My guess is that we would also see these wherever "Portuguese" settled, including in Sulawesi, East Timor, Macau, Goa and Sri Lanka, and maybe Mozambique and Angola, not just the New World which had thousands of such "Portuguese" (a euphemism for Crypto-Jews) in Mexico, Columbia, and Peru as well as Brazil. All these people seem to be well aware of this, including people from Sulawesi, the Philippines, Sri Lanka, Turkey, Poland, and all over Latin America. There was even a rather massive back-migration from the Americas when Recife was conquered by the Portuguese Empire from the Dutch in 1654, when 5000 Jews barely escaped with their lives. (Or were deliberately let go?) We know many other Crypto-Jews from the Americas fled to Amsterdam and Salonika and were burned in effigy. There's no saying that these did not have local admixture, including Amerindian admixture. The Jews in general were not obsessed by "Race" in the way that the "blue-blooded Spaniards" were. "Race" wasn't a religious concept in Judaism, and anyway, Jews didn't qualify as "pure" under "Limpieza de Sangre" just as much as Native Americans and Africans didn't either.

10. Of course, the low-level African and Native American ancestry in England, Iberia, and elsewhere. I suspect that the Native American admixture might also be found in North Africa, where there was a very active trade in exotic slave women. There were also Native American soldiers in "Mexico City" in the Philippines near Manila.

The point is, before you consider what's strange and "makes no sense", think about what's archaeologically and historically possible, or likely, and what we already see from the Y and mtDNA evidence.

Paul Ó Duḃṫaiġ said...

If you ask me it's not "North Atlantic" that's eating up the "West Central Asian" component but Mediterranean. If you look at the combined french sample (HGDP + Eurogenes submissions) you see that the "Western European" component was 53.48% let the "North Atlantic" was 47.77%.
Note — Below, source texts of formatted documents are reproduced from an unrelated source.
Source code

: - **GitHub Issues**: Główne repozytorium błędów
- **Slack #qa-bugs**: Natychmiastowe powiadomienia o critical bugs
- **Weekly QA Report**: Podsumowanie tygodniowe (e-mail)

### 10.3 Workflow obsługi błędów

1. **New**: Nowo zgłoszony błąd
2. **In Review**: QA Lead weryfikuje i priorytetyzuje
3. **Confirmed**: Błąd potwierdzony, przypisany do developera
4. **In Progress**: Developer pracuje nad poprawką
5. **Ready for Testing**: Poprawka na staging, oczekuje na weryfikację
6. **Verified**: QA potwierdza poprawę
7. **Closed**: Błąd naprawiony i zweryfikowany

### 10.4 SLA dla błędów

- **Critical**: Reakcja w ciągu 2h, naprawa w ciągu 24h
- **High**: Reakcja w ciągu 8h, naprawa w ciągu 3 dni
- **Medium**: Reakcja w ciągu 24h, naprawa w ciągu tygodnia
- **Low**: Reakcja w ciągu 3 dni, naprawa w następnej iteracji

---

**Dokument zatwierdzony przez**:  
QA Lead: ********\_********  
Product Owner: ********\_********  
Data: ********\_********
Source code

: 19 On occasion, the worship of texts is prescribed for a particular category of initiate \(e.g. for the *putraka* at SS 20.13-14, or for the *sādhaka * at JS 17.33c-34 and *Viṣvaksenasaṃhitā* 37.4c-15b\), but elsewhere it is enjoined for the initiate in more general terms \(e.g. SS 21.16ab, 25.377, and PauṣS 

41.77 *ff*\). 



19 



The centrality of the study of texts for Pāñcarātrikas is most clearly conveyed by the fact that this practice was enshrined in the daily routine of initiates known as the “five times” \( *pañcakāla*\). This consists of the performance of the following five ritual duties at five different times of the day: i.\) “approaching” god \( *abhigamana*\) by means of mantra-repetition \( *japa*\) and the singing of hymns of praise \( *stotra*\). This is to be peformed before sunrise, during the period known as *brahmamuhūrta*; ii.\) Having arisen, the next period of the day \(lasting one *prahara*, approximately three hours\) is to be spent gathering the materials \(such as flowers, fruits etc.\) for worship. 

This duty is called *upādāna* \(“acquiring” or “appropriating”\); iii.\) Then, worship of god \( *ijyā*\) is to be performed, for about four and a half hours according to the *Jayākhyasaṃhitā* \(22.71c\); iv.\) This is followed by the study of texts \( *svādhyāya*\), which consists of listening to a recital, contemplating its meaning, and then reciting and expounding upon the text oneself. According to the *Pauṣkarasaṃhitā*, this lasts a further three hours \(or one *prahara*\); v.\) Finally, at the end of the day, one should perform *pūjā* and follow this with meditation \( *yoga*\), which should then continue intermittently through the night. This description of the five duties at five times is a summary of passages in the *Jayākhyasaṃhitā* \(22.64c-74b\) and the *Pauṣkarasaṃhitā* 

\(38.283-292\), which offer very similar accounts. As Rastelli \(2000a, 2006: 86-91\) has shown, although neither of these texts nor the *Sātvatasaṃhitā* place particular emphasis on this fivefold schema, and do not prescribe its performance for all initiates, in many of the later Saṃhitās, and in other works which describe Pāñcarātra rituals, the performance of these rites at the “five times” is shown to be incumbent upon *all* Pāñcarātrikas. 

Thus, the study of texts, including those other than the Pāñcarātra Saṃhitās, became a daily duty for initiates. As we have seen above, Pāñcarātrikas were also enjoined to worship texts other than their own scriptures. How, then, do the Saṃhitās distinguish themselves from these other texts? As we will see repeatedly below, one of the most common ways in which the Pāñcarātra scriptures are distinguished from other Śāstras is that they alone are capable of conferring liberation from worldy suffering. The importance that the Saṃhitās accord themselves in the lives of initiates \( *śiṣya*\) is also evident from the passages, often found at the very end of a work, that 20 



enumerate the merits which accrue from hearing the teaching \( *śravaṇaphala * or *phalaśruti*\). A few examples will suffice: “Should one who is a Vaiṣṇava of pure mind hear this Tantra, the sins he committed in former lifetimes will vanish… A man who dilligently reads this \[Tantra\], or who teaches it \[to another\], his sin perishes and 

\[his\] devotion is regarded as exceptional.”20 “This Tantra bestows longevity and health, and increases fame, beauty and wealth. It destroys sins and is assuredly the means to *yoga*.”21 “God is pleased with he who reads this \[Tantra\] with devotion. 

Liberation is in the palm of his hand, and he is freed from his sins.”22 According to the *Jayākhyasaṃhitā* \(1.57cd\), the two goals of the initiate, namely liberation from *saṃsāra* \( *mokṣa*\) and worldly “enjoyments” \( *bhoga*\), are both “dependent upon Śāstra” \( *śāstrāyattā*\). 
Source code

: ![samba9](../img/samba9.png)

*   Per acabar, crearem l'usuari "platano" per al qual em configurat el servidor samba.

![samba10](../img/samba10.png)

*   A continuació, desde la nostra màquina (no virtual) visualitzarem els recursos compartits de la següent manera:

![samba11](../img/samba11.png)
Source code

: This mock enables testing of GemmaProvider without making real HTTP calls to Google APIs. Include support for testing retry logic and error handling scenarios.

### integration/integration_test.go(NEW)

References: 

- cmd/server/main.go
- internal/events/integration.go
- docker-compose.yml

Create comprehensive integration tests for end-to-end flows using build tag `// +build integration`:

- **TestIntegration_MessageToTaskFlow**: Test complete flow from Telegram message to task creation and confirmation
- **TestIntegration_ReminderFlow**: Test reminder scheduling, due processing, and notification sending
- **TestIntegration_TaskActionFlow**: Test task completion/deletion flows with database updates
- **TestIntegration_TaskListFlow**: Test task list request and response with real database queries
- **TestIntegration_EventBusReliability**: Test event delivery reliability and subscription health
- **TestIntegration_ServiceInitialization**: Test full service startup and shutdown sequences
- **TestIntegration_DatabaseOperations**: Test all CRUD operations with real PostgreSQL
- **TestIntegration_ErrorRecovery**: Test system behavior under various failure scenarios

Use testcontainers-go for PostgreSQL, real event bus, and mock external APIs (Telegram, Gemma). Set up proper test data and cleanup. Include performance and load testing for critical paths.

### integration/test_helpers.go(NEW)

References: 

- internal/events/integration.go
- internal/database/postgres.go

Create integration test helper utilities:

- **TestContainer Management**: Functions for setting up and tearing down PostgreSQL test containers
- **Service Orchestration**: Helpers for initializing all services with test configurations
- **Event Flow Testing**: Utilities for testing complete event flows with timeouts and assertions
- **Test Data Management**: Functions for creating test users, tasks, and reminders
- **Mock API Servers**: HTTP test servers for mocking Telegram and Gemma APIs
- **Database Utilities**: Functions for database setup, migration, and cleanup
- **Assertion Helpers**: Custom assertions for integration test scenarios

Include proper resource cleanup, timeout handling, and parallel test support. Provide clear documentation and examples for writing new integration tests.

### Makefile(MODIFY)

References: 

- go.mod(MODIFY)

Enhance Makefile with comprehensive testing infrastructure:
Mediterranean came in at 37.24% in K=12. My feeling is that most of reduction in "Southwest Asian" (-7.91%), "West Central Asian" (-3.38%) and Caucasus (-3.21%) went to this Mediterranean compont. However those only add up to about 14.5% which would imply that the rest of the Med component probably came from "Western European", however it's only down -5.72% (if comparing to "North Atlantic" in K=12)

If you ask me "North Atlantic" absorbed most of what was previously "Baltic" in the French sample. However it lost a big chunk of the previous "Western European" component to "Mediterranean".

One only has to look at the averages for the Irish. Baltic crashes from an average of 29.77% to 2.66% (-27.11 change), let the change in "North Atlantic" versus "Western European" is only 10.45%, this implies to me anyways is that big chunk of Western European ended up in Med component among the Irish. Likewise the Med component caused a big decrease in likes of West Central Asian among the Irish (and others)

Perhaps a better title for "North Atlantic" would be "North-West European", likewise Baltic would be "North-East European"

More then likely as you add extra components you will end up spilting the Mediterranean component into a "West Europe" and "East Med"

pconroy said...


My father has a distant relative from Guatemala who is supposedly 100% Mayan. His daughter tested him and found his Y-DNA was I1, and he has 5 relatives in Ireland and 2 in Scandinavia. So it would seem the connection was with some Viking or Norman influenced Irishman.
One name comes to mind that fits the bill, he was an Irishman from Wexford (heavily Viking/Norman), a spy, a linguist, a polymath, a soldier and the drafter of the FIRST Proclamation of Independence in the Americas, he was none other than William Lamport:

Better known by the acronym, "El Zorro" (the fox)

Gestr said...

I would like to ask something: I made the K12 test, and i have 15% caucasian. What does it mean? What type of genetics (haplogroups?) has the caucasians?